====== Document excerpt

In [19]:
import re
import nltk
import spacy
import pandas as pd
from nltk.tokenize import sent_tokenize, word_tokenize
from nltk.corpus import stopwords
from IPython.display import display
nltk.download('punkt')
nltk.download('stopwords')
nlp = spacy.load("en_core_web_sm")

[nltk_data] Downloading package punkt to
[nltk_data]     /Users/parthabhang/nltk_data...
[nltk_data]   Package punkt is already up-to-date!
[nltk_data] Downloading package stopwords to
[nltk_data]     /Users/parthabhang/nltk_data...
[nltk_data]   Package stopwords is already up-to-date!


In [None]:
# Function to Read I/P file
def read_text_file(file_path):
    try:
        with open(file_path, "r", encoding="utf-8") as file:
            text = file.read()
        return text
    except FileNotFoundError:
        print("Error: The file was not found.")
        return ""

In [None]:
# Function to Clean Text
def preprocess_text(text):
    text = re.sub(r'\s+', ' ', text)
    sentences = sent_tokenize(text)
    return sentences

In [None]:
# Function to POS for Verb Only
def pos_tagging(sentence):
    doc = nlp(sentence)
    verbs = [token.text for token in doc if token.pos_ == "VERB"]
    return verbs


In [None]:
# Function to Lemmatize Verb
def lemmatize_verb(verb):
    doc = nlp(verb)

============

- _What needs to be done_
Summarize the Python notebook code above in two sentences.

====== Information given

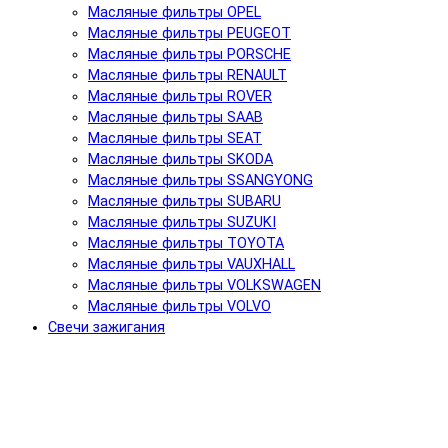
Масляные фильтры OPEL
Масляные фильтры PEUGEOT
Масляные фильтры PORSCHE
Масляные фильтры RENAULT
Масляные фильтры ROVER
Масляные фильтры SAAB
Масляные фильтры SEAT
Масляные фильтры SKODA
Масляные фильтры SSANGYONG
Масляные фильтры SUBARU
Масляные фильтры SUZUKI
Масляные фильтры TOYOTA
Масляные фильтры VAUXHALL
Масляные фильтры VOLKSWAGEN
Масляные фильтры VOLVO
Свечи зажигания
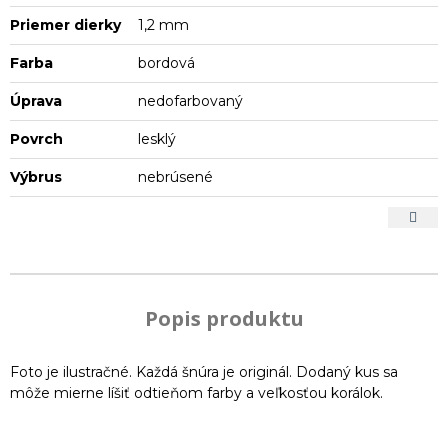
Priemer dierky
1,2 mm
Farba
bordová
Úprava
nedofarbovaný
Povrch
lesklý
Výbrus
nebrúsené
Popis produktu
Foto je ilustračné. Každá šnúra je originál. Dodaný kus sa
môže mierne líšiť odtieňom farby a veľkosťou korálok.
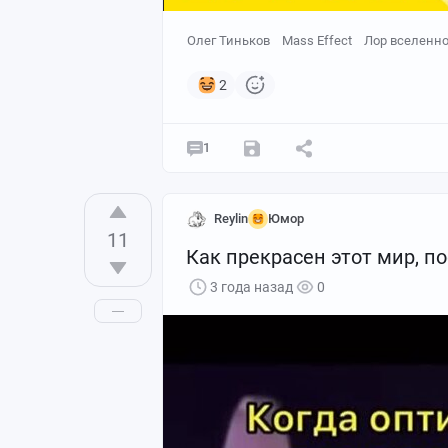
Олег Тиньков
Mass Effect
Лор вселенн
2
1
Reylin
Юмор
11
Как прекрасен этот мир, п
3 года назад
0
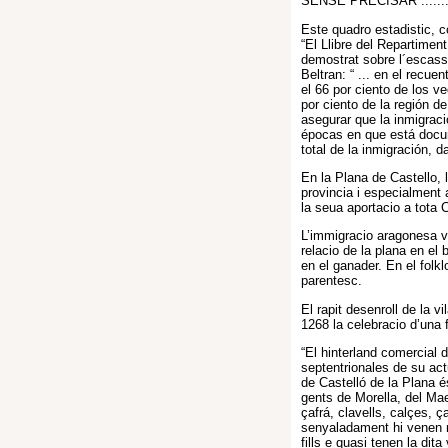
SENSE PRECISAR ...............
Este quadro estadistic, 
“El Llibre del Repartimen
demostrat sobre l´escass
Beltran: “ ... en el recu
el 66 por ciento de los v
por ciento de la región d
asegurar que la inmigraci
épocas en que está docum
total de la inmigración, da
En la Plana de Castello, 
provincia i especialment a
la seua aportacio a tota 
L’immigracio aragonesa v
relacio de la plana en el 
en el ganader. En el folk
parentesc.
El rapit desenroll de la 
1268 la celebracio d’una f
“El hinterland comercial
septentrionales de su act
de Castelló de la Plana 
gents de Morella, del Mae
çafrá, clavells, calçes, 
senyaladament hi venen m
fills e quasi tenen la dit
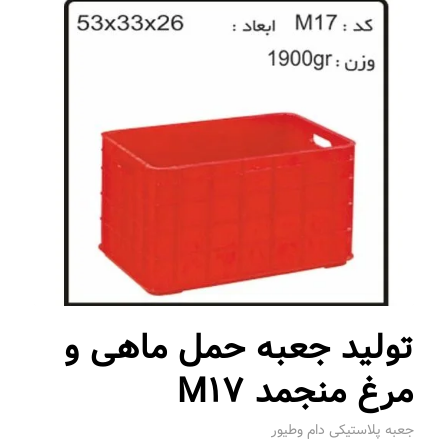
تولید جعبه حمل ماهی و
مرغ منجمد M17
جعبه پلاستیکی دام وطیور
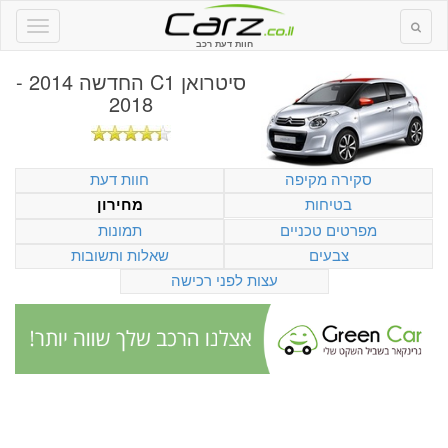
חוות דעת רכב
סיטרואן C1 החדשה 2014 -
2018
סקירה מקיפה
חוות דעת
בטיחות
מחירון
מפרטים טכניים
תמונות
צבעים
שאלות ותשובות
עצות לפני רכישה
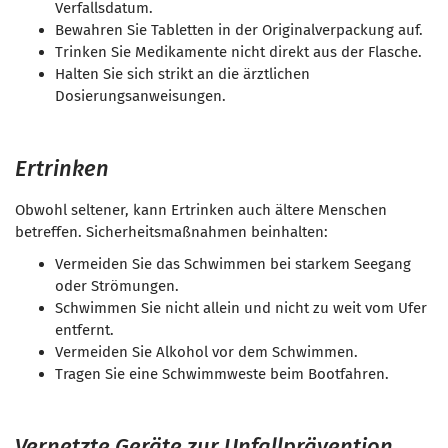
Verfallsdatum.
Bewahren Sie Tabletten in der Originalverpackung auf.
Trinken Sie Medikamente nicht direkt aus der Flasche.
Halten Sie sich strikt an die ärztlichen
Dosierungsanweisungen.
Ertrinken
Obwohl seltener, kann Ertrinken auch ältere Menschen
betreffen. Sicherheitsmaßnahmen beinhalten:
Vermeiden Sie das Schwimmen bei starkem Seegang
oder Strömungen.
Schwimmen Sie nicht allein und nicht zu weit vom Ufer
entfernt.
Vermeiden Sie Alkohol vor dem Schwimmen.
Tragen Sie eine Schwimmweste beim Bootfahren.
Vernetzte Geräte zur Unfallprävention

============

- _Answer for the task_
The code imports re, nltk, spacy, and pandas, downloads the NLTK punkt and stopwords packages (both reported as already up-to-date), and loads the spaCy "en_core_web_sm" model. It then defines functions that read a UTF-8 text file, printing an error if the file is not found; collapse whitespace and split text into sentences; and pick out the verbs in a sentence by part-of-speech tagging, and it begins a function to lemmatize a verb.